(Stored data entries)
•••••
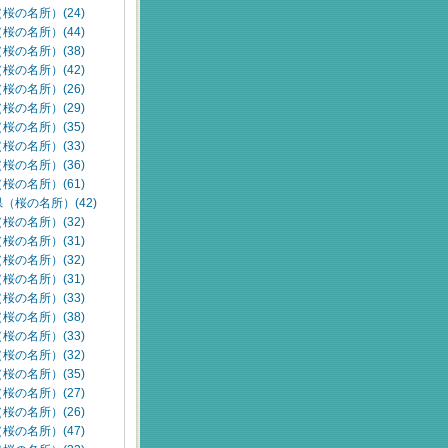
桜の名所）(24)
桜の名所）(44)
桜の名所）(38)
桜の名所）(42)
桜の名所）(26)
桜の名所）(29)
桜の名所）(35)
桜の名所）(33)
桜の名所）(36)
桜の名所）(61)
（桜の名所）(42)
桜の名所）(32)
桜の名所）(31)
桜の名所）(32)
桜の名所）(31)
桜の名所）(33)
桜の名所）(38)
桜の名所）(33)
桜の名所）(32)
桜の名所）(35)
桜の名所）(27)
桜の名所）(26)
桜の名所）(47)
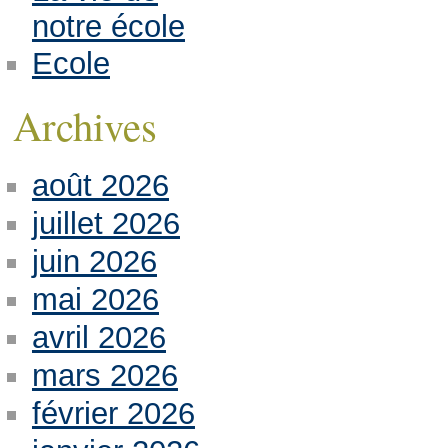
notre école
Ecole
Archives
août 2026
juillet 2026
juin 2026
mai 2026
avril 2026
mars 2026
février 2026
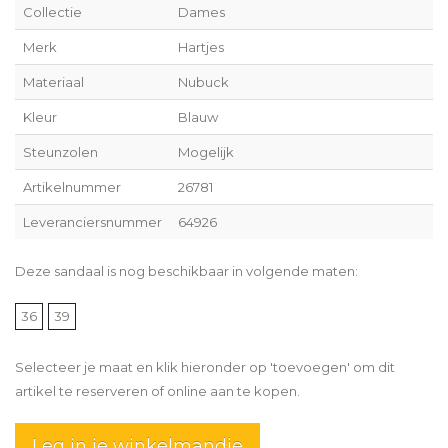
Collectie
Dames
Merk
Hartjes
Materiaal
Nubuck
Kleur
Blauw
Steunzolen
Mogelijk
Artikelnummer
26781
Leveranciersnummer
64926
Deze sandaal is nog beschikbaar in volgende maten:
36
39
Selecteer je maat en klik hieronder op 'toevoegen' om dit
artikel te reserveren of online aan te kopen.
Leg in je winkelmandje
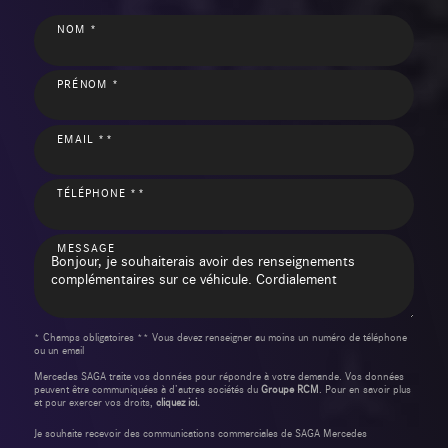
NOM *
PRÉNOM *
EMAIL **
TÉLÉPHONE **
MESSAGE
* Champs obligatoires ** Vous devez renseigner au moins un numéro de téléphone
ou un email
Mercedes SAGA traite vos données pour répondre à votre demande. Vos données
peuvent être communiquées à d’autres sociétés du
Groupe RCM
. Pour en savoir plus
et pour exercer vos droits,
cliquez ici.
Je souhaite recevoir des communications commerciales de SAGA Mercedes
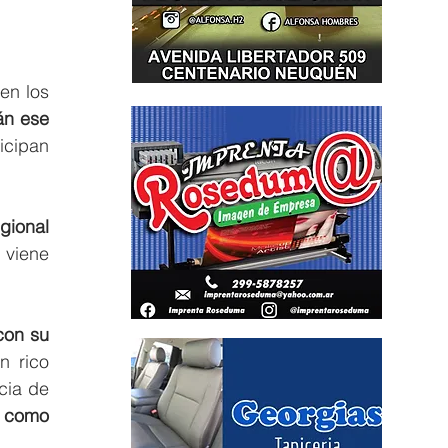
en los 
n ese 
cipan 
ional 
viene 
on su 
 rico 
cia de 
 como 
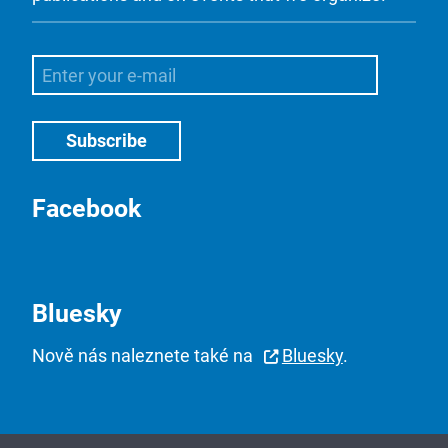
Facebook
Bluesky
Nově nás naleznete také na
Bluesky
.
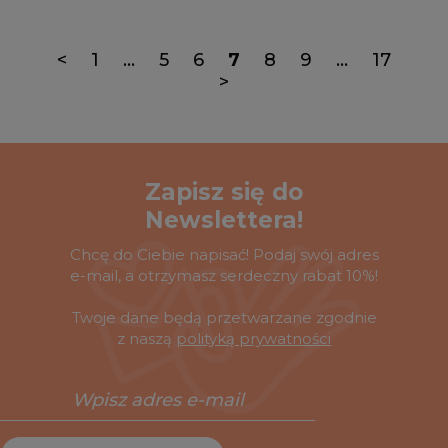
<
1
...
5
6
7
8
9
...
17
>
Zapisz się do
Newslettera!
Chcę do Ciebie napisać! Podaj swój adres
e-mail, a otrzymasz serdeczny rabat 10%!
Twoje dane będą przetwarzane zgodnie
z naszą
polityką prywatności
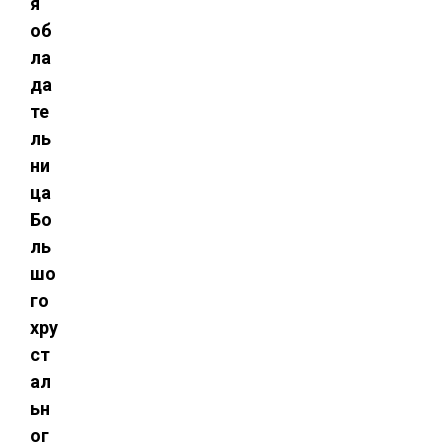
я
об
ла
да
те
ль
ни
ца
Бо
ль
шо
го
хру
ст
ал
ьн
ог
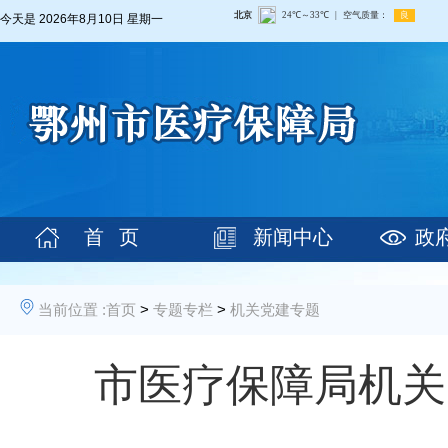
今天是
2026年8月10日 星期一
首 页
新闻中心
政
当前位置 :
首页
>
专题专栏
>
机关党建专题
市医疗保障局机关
•••••
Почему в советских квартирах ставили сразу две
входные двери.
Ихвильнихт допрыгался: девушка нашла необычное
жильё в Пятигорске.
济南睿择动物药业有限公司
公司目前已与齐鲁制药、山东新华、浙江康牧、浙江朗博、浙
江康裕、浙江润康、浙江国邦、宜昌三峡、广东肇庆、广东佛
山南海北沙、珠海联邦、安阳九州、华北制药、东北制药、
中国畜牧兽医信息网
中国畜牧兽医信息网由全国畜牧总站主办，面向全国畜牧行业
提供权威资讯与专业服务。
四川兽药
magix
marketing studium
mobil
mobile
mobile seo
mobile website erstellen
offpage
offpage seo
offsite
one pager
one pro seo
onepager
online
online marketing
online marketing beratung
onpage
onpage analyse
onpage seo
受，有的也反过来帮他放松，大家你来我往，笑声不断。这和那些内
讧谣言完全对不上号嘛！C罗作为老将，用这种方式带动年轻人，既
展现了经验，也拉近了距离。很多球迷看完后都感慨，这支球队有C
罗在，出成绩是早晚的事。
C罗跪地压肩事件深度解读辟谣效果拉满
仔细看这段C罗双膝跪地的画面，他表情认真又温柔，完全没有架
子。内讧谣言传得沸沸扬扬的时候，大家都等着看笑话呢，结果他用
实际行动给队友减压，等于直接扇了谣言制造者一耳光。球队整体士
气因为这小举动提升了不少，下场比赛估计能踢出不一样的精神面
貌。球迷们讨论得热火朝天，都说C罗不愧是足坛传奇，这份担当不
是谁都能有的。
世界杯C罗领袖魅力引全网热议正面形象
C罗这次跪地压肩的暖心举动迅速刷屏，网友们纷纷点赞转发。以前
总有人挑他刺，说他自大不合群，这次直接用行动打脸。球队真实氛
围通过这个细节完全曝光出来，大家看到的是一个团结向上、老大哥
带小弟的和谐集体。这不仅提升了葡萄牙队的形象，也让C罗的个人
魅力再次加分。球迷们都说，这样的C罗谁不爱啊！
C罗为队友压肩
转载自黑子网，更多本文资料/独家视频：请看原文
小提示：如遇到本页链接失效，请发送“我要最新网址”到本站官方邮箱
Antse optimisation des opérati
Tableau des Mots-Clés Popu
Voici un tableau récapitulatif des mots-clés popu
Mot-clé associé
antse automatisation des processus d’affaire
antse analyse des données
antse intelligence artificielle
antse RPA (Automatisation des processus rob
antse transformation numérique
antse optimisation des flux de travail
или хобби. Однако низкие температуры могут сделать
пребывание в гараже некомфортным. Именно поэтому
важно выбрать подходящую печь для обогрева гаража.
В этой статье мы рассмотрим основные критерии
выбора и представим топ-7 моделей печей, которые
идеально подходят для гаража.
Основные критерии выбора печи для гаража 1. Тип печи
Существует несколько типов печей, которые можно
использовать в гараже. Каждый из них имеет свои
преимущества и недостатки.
•••••
> What you are asked to do:
Look through the data above and return exactly the lines from the one that contains "Mot-clé associé" to the one that contains "преимущества и недостатки.", inclusive, with nothing else.

> The completed task:
Mot-clé associé
antse automatisation des processus d’affaire
antse analyse des données
antse intelligence artificielle
antse RPA (Automatisation des processus rob
antse transformation numérique
antse optimisation des flux de travail
или хобби. Однако низкие температуры могут сделать
пребывание в гараже некомфортным. Именно поэтому
важно выбрать подходящую печь для обогрева гаража.
В этой статье мы рассмотрим основные критерии
выбора и представим топ-7 моделей печей, которые
идеально подходят для гаража.
Основные критерии выбора печи для гаража 1. Тип печи
Существует несколько типов печей, которые можно
использовать в гараже. Каждый из них имеет свои
преимущества и недостатки.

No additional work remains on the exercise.